Sure enough, no sooner had we settled down at our table under the awning of Rose’s Café, than the clouds opened up. It was a good rain, not torrential and without wind, thunder or lightening, but steady small drops that promised to replenish the water table gently. It lasted the better part of an hour and then the blue opened up again over Salies and it wasn’t long before the sun came through.
I was delighted. This meant I could do my morning walk with Salomé and enjoy the beauty of my surroundings after the rain. The air was cool but the sun on my back was warm as we set off. And I was right: everything sparkled and the atmosphere had been washed clean; every minuscule drop of water on every leaf and stem gleamed with solar energy suspended in the briefness of its existence. Pools of water on the pavement reflected what lay above turning the ground into a spaceless sky, an infinite chasm reflecting the world downwards. I could have sworn the flowers were singing with their whispered voices as we strolled by.
Everyone seemed happy and we all wished each other a very good day as we passed. I hung my umbrella on a fence in order to photograph another occupant of the sidewalk, one that often –or perhaps always- comes out after the rain, and then forgot my absolutely useless umbrella until almost arriving home; I had to turn back and recover it which made my walk a bit longer, and definitely put the tired Salomé out of sorts.

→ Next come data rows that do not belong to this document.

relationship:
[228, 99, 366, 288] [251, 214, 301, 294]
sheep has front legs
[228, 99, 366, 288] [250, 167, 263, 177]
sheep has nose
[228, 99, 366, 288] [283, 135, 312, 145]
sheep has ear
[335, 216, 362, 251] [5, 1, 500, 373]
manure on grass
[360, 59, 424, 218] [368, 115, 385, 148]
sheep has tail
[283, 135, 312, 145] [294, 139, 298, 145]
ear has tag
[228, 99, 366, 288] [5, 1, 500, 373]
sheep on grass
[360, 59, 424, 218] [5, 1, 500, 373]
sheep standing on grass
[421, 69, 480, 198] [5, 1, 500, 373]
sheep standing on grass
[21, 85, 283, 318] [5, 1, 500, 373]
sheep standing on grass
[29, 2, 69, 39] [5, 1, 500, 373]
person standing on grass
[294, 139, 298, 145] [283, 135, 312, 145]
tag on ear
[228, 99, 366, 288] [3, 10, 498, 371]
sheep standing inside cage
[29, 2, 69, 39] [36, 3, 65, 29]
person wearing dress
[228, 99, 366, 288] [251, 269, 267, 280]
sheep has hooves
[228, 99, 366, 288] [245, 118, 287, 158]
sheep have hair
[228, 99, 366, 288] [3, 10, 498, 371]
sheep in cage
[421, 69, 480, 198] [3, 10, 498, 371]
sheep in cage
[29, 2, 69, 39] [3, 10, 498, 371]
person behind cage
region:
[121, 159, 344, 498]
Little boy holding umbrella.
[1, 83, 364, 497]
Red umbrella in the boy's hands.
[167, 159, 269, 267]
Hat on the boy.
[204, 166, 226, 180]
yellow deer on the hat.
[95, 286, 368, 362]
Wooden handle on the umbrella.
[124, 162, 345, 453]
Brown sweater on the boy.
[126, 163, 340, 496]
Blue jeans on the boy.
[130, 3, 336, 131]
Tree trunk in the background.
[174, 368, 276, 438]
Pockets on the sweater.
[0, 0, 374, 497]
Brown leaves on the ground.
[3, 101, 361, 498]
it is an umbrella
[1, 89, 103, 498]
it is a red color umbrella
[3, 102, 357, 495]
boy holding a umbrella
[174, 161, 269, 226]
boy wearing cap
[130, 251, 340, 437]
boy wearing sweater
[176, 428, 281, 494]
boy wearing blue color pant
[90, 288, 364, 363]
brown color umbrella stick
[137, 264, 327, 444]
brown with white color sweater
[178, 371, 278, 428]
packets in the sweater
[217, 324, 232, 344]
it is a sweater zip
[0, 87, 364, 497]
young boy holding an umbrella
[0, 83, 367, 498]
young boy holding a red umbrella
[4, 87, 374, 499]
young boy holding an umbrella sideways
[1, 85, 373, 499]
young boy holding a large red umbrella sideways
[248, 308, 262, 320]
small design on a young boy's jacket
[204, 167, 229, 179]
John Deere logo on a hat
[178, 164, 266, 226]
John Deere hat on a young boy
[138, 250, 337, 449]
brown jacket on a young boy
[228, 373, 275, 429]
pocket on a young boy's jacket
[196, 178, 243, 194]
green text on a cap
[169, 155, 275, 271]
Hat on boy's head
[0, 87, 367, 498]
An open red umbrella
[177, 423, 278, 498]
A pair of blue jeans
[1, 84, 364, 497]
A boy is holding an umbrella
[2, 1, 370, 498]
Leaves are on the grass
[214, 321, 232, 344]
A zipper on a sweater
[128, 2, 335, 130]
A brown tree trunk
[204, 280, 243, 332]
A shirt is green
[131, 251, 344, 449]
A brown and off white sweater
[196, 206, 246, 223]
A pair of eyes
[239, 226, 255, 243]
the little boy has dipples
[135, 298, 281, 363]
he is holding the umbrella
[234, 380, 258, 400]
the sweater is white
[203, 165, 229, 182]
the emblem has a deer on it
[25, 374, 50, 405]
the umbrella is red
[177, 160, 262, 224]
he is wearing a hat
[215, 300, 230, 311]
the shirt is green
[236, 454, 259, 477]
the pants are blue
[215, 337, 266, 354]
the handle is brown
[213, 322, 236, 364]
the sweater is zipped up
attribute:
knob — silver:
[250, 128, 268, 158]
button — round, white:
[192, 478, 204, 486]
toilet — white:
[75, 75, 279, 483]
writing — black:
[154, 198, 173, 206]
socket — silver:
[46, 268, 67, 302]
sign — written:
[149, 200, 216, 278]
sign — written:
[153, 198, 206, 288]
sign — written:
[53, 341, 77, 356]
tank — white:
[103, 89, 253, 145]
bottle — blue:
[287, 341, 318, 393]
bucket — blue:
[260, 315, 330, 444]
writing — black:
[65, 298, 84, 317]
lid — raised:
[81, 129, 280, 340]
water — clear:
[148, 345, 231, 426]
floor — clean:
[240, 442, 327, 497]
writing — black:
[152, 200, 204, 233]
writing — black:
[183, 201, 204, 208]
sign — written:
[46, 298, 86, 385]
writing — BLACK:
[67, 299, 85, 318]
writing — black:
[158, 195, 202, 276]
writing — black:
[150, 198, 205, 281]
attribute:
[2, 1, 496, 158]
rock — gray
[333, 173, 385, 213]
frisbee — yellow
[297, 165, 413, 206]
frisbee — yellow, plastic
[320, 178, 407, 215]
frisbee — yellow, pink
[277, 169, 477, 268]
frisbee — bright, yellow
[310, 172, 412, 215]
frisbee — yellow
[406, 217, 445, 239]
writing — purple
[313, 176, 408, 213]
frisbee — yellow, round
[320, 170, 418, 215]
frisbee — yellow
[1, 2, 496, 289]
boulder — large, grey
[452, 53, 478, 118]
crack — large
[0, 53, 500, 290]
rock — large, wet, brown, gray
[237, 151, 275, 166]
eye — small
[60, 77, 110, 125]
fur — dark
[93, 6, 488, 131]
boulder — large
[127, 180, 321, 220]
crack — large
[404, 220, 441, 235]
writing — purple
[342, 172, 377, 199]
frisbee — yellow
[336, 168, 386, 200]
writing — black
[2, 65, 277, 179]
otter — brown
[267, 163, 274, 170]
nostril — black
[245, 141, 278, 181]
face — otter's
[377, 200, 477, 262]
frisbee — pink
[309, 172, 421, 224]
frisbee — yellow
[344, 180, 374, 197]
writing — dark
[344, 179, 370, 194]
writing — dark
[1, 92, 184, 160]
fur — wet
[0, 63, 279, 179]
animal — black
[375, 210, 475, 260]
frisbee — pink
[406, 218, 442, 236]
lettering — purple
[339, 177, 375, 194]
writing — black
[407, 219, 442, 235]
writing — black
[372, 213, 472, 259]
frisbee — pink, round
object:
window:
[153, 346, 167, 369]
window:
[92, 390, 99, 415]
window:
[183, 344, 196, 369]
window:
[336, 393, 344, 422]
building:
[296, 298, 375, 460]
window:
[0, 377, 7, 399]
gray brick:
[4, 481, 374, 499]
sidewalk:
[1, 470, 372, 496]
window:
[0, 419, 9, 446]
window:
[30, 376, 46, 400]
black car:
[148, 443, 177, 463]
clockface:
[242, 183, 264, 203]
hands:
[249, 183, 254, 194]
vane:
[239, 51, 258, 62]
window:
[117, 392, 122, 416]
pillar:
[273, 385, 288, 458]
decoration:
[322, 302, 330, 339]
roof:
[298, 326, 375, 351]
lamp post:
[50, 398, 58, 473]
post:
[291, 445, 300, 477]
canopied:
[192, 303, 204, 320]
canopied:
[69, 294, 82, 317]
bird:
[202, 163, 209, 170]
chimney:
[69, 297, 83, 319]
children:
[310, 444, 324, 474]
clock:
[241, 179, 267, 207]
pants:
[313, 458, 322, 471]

I was almost home, smiling and singing softly to myself, when a couple of fighter jets streaked across the sky above, out-racing their thunderous roar and leaving it to trail menacingly behind. I froze in my tracks and watched as the black metal birds disappeared into a distant cloud. It made me wonder…Epilogue: Today I realized that I had forgotten to add the picture of the little creature that comes out after the rain, so here it is (above).